╔══
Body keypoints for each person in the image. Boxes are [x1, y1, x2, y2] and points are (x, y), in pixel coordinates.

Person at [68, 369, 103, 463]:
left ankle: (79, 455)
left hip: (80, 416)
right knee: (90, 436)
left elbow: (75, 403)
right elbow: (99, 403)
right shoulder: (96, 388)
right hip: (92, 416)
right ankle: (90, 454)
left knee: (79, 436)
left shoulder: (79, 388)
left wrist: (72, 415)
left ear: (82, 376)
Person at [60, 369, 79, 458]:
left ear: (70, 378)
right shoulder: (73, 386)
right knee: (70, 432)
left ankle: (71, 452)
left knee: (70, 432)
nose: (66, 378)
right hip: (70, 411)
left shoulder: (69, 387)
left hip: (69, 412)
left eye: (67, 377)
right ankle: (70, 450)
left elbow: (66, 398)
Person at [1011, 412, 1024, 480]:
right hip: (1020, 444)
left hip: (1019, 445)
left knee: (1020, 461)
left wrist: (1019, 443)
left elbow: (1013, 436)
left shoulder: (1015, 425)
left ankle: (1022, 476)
╚══
╔══
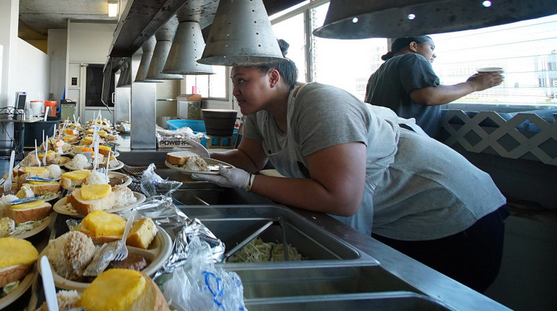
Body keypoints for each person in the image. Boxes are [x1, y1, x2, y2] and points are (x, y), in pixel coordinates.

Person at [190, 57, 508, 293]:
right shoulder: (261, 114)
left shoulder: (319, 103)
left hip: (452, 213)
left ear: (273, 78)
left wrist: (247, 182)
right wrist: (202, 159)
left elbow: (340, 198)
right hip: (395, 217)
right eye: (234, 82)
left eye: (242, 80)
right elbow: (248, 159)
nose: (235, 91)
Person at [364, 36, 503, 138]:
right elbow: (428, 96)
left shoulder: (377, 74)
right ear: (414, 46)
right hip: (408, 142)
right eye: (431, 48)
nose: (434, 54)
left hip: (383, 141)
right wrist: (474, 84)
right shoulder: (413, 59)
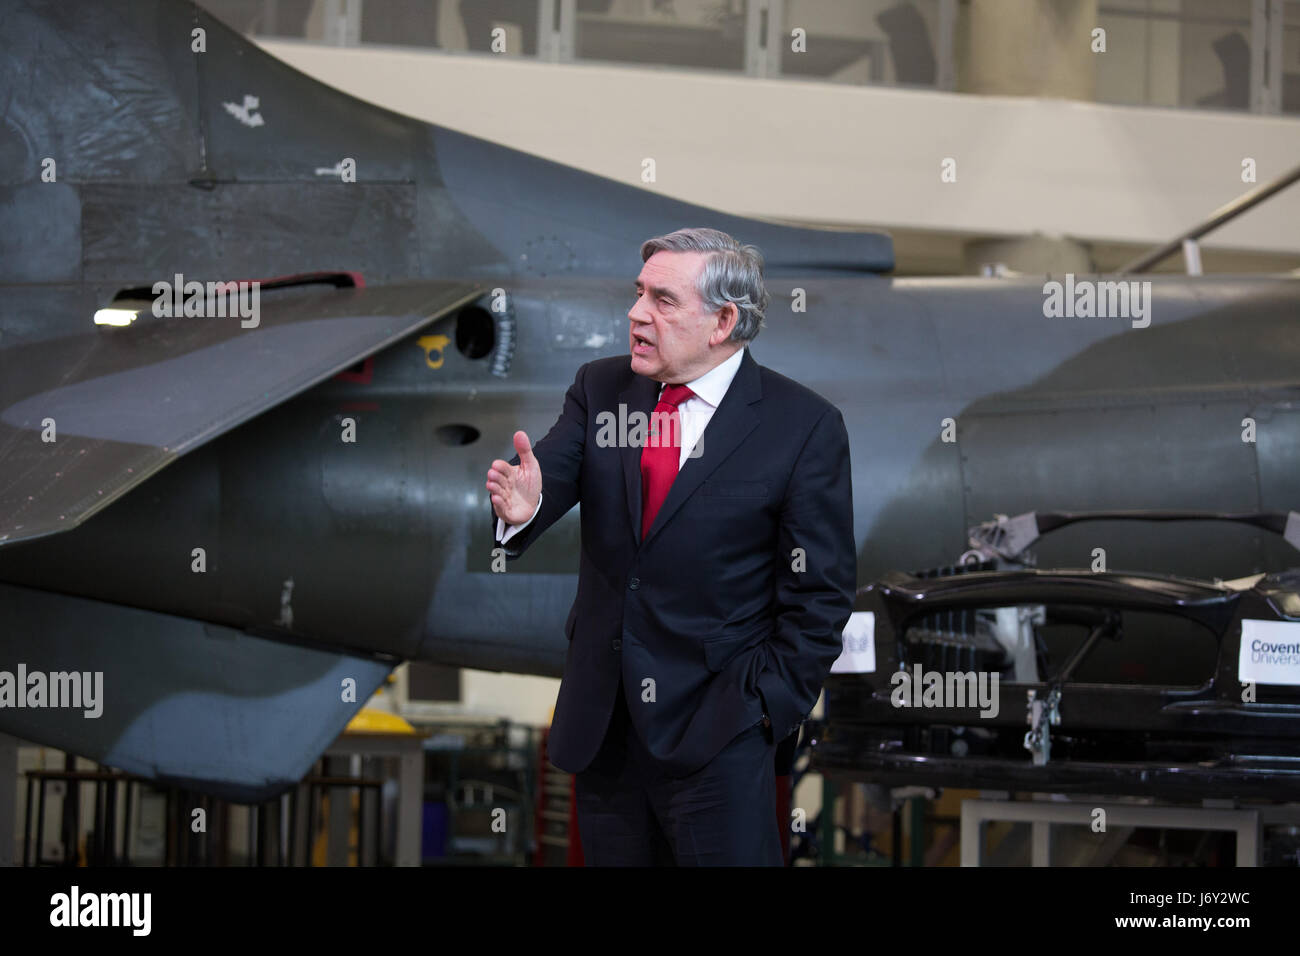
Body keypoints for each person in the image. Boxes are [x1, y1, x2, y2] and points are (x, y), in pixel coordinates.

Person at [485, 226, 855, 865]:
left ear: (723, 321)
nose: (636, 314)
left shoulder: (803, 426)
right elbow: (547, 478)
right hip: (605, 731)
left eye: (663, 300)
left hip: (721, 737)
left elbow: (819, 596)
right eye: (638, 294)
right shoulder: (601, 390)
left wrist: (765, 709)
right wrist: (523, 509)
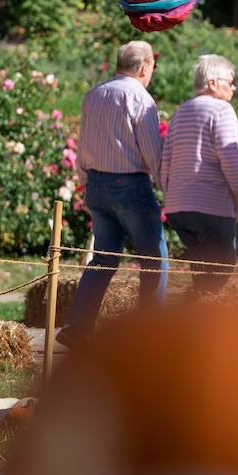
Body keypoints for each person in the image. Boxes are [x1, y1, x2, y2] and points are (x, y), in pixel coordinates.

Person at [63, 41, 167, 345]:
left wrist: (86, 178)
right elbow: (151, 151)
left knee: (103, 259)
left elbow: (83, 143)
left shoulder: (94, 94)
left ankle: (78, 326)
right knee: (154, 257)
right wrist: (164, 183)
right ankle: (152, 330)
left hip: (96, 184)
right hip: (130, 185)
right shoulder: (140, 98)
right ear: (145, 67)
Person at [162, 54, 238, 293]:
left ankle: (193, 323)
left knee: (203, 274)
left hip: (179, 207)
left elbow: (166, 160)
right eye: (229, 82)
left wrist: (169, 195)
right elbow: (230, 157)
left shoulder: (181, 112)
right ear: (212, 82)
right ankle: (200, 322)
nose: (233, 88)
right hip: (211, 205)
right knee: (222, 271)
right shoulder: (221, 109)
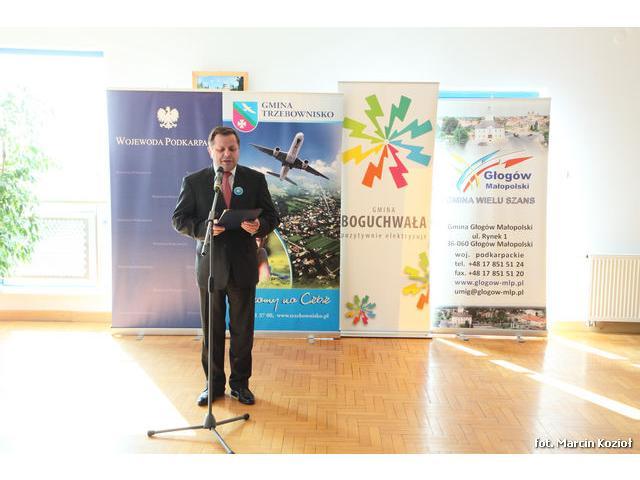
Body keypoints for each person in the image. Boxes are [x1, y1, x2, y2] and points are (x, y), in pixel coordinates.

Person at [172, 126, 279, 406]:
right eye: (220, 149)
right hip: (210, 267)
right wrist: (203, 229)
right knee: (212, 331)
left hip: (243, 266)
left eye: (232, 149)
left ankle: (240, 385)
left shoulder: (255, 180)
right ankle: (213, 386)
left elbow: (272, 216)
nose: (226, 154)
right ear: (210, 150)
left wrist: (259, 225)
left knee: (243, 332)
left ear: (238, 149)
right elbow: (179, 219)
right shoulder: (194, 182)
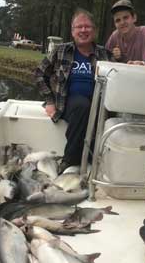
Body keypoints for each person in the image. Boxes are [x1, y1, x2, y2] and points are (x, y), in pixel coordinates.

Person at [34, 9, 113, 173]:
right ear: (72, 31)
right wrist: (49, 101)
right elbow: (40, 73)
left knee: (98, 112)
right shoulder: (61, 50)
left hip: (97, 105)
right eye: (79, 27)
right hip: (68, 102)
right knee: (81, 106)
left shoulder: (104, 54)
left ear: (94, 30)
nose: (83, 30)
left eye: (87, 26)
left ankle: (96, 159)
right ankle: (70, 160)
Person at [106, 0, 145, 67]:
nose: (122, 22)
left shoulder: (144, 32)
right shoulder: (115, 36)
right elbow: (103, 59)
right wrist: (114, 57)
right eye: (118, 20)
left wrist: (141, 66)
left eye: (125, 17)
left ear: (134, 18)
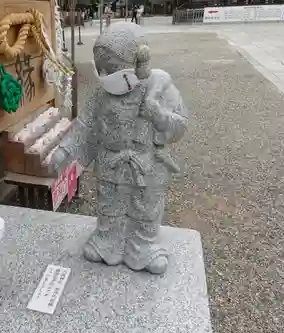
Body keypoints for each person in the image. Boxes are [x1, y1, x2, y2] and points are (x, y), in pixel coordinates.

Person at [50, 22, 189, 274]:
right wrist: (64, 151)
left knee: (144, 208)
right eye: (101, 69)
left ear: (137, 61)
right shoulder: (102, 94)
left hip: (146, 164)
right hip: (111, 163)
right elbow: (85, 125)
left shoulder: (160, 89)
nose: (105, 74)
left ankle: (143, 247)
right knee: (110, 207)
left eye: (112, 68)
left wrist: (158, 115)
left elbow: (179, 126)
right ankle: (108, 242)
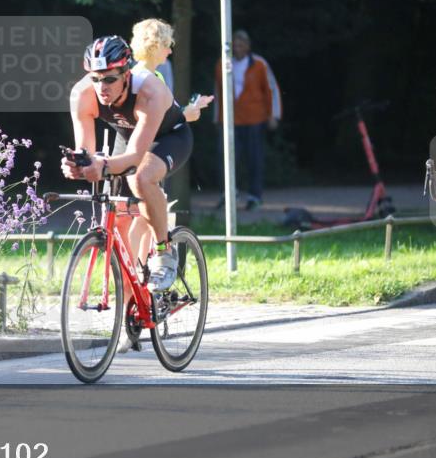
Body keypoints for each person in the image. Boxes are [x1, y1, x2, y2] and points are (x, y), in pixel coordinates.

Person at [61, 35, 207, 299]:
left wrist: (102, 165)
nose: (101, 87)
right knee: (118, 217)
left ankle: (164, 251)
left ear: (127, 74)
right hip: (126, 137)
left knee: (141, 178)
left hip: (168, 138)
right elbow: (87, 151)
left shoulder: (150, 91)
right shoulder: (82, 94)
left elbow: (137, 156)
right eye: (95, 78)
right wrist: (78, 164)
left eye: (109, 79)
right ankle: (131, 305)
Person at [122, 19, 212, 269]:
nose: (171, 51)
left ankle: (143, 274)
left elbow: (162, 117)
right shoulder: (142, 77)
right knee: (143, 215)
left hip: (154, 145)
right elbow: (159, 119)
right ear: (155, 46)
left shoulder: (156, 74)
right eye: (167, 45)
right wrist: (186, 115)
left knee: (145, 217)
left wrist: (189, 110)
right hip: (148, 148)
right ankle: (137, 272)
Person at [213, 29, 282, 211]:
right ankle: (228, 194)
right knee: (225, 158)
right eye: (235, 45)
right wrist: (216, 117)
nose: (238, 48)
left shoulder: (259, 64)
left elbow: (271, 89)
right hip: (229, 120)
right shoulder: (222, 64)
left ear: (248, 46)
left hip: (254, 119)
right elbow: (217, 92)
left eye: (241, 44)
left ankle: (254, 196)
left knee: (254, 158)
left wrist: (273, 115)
╚══
╔══
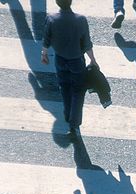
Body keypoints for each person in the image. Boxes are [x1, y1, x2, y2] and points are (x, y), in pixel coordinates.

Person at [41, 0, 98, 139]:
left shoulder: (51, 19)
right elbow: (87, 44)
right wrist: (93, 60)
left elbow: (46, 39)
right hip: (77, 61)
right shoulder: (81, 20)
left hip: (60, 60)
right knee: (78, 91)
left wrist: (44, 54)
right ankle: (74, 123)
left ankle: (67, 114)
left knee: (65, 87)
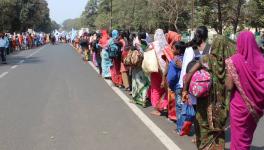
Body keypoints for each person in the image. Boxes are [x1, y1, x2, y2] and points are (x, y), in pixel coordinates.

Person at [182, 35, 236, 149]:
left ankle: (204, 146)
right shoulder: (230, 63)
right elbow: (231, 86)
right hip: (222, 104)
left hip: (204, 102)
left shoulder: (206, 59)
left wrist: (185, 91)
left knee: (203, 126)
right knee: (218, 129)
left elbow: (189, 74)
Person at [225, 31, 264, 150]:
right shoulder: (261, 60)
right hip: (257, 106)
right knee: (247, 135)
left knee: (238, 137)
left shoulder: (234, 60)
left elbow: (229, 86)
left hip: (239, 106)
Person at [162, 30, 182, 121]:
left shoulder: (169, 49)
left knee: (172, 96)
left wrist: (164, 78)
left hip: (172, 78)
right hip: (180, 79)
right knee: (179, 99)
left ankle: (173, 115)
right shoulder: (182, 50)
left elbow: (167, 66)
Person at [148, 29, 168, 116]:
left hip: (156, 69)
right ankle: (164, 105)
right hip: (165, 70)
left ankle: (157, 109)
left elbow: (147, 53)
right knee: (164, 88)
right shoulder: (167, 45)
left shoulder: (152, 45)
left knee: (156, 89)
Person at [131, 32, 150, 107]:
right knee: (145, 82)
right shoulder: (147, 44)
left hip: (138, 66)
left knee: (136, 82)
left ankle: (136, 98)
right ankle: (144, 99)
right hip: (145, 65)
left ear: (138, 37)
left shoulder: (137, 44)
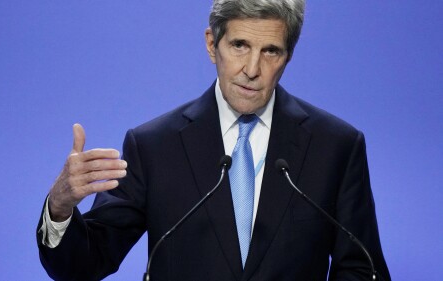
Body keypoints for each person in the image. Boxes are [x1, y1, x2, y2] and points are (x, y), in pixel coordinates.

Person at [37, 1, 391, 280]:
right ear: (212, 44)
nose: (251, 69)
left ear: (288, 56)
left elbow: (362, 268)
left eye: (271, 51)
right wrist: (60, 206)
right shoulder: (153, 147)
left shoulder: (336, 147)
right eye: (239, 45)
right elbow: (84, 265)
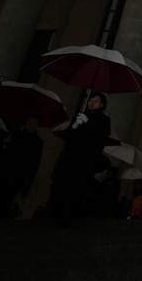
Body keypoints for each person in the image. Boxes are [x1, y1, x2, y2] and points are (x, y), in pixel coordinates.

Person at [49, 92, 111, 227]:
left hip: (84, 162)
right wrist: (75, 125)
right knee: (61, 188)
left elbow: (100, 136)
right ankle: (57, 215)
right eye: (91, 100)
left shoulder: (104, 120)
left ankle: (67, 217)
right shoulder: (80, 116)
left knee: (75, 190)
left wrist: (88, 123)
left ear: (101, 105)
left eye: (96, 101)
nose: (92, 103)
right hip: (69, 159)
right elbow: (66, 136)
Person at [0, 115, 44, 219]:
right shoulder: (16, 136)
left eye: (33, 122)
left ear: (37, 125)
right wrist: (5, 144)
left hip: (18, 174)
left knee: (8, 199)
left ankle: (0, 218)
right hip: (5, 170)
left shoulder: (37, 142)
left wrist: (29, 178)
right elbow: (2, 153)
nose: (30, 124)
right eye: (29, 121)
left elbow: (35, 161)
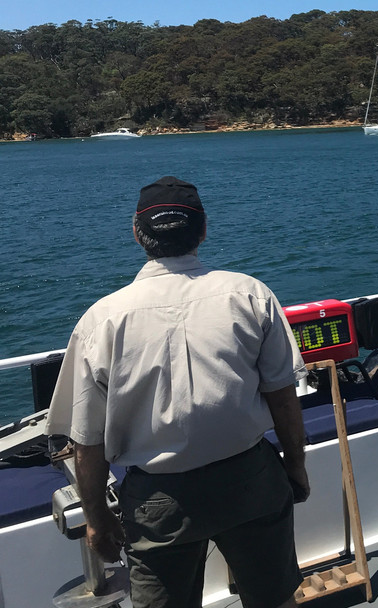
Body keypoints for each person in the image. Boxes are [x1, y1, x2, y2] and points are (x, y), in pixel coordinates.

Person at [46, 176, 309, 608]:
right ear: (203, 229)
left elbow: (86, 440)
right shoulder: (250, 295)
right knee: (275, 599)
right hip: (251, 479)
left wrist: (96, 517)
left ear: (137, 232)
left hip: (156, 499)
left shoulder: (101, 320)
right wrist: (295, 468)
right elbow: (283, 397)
╚══
What you return must be the lines above that run from the line with "nose: (171, 51)" to the line with "right wrist: (186, 115)", inclusive, each copied exactly.

nose: (171, 51)
left ankle: (143, 274)
left elbow: (162, 117)
right shoulder: (142, 77)
right knee: (143, 215)
left hip: (154, 145)
right elbow: (159, 119)
right ear: (155, 46)
left shoulder: (156, 74)
right eye: (167, 45)
right wrist: (186, 115)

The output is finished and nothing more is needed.